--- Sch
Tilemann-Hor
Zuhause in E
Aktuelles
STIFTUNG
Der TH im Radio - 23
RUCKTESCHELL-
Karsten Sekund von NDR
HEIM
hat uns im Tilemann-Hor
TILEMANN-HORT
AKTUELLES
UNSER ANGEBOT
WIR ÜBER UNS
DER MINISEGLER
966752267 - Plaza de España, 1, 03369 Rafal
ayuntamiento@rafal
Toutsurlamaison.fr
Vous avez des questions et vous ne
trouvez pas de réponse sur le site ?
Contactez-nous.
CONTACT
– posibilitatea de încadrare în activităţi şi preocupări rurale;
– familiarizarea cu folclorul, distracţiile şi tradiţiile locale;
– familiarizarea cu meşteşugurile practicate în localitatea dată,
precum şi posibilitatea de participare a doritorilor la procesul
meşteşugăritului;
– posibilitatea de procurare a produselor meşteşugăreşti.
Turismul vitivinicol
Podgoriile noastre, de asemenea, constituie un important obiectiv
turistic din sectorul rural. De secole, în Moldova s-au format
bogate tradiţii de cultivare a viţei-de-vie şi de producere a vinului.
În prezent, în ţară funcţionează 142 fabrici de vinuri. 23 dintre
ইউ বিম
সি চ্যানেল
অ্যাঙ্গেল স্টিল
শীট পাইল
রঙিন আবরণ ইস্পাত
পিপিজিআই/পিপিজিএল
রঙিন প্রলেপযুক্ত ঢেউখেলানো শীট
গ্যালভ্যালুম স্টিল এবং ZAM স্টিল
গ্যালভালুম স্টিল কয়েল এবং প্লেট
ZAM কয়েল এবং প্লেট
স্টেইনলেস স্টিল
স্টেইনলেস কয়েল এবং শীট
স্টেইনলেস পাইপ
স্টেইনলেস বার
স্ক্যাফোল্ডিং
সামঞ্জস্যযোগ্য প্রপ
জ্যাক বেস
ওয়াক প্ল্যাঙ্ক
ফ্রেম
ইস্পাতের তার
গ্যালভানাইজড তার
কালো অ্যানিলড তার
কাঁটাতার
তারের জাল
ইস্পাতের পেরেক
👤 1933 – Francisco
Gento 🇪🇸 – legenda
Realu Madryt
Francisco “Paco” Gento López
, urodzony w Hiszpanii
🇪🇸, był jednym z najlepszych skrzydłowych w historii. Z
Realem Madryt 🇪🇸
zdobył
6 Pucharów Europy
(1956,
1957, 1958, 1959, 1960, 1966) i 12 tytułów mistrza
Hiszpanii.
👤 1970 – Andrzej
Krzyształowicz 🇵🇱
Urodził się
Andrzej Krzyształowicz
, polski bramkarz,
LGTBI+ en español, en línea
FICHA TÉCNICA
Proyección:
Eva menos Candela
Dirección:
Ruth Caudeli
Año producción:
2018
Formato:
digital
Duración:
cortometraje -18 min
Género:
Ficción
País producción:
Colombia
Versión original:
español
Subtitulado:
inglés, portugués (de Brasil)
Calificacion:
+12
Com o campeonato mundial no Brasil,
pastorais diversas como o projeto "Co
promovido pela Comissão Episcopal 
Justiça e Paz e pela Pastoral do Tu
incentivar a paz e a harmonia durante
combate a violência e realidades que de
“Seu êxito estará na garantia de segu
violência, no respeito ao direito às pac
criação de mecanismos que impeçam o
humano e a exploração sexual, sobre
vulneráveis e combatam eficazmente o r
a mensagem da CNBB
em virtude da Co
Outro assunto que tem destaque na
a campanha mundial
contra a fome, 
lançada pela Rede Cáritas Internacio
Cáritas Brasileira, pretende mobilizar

--------------------------------------------------

**Activity:**
Please reproduce the records from their first line through the line containing "garantia de segu", swapping "digital" for "35 mm" and leaving everything else unchanged.

**Your solution:**
--- Sch
Tilemann-Hor
Zuhause in E
Aktuelles
STIFTUNG
Der TH im Radio - 23
RUCKTESCHELL-
Karsten Sekund von NDR
HEIM
hat uns im Tilemann-Hor
TILEMANN-HORT
AKTUELLES
UNSER ANGEBOT
WIR ÜBER UNS
DER MINISEGLER
966752267 - Plaza de España, 1, 03369 Rafal
ayuntamiento@rafal
Toutsurlamaison.fr
Vous avez des questions et vous ne
trouvez pas de réponse sur le site ?
Contactez-nous.
CONTACT
– posibilitatea de încadrare în activităţi şi preocupări rurale;
– familiarizarea cu folclorul, distracţiile şi tradiţiile locale;
– familiarizarea cu meşteşugurile practicate în localitatea dată,
precum şi posibilitatea de participare a doritorilor la procesul
meşteşugăritului;
– posibilitatea de procurare a produselor meşteşugăreşti.
Turismul vitivinicol
Podgoriile noastre, de asemenea, constituie un important obiectiv
turistic din sectorul rural. De secole, în Moldova s-au format
bogate tradiţii de cultivare a viţei-de-vie şi de producere a vinului.
În prezent, în ţară funcţionează 142 fabrici de vinuri. 23 dintre
ইউ বিম
সি চ্যানেল
অ্যাঙ্গেল স্টিল
শীট পাইল
রঙিন আবরণ ইস্পাত
পিপিজিআই/পিপিজিএল
রঙিন প্রলেপযুক্ত ঢেউখেলানো শীট
গ্যালভ্যালুম স্টিল এবং ZAM স্টিল
গ্যালভালুম স্টিল কয়েল এবং প্লেট
ZAM কয়েল এবং প্লেট
স্টেইনলেস স্টিল
স্টেইনলেস কয়েল এবং শীট
স্টেইনলেস পাইপ
স্টেইনলেস বার
স্ক্যাফোল্ডিং
সামঞ্জস্যযোগ্য প্রপ
জ্যাক বেস
ওয়াক প্ল্যাঙ্ক
ফ্রেম
ইস্পাতের তার
গ্যালভানাইজড তার
কালো অ্যানিলড তার
কাঁটাতার
তারের জাল
ইস্পাতের পেরেক
👤 1933 – Francisco
Gento 🇪🇸 – legenda
Realu Madryt
Francisco “Paco” Gento López
, urodzony w Hiszpanii
🇪🇸, był jednym z najlepszych skrzydłowych w historii. Z
Realem Madryt 🇪🇸
zdobył
6 Pucharów Europy
(1956,
1957, 1958, 1959, 1960, 1966) i 12 tytułów mistrza
Hiszpanii.
👤 1970 – Andrzej
Krzyształowicz 🇵🇱
Urodził się
Andrzej Krzyształowicz
, polski bramkarz,
LGTBI+ en español, en línea
FICHA TÉCNICA
Proyección:
Eva menos Candela
Dirección:
Ruth Caudeli
Año producción:
2018
Formato:
35 mm
Duración:
cortometraje -18 min
Género:
Ficción
País producción:
Colombia
Versión original:
español
Subtitulado:
inglés, portugués (de Brasil)
Calificacion:
+12
Com o campeonato mundial no Brasil,
pastorais diversas como o projeto "Co
promovido pela Comissão Episcopal 
Justiça e Paz e pela Pastoral do Tu
incentivar a paz e a harmonia durante
combate a violência e realidades que de
“Seu êxito estará na garantia de segu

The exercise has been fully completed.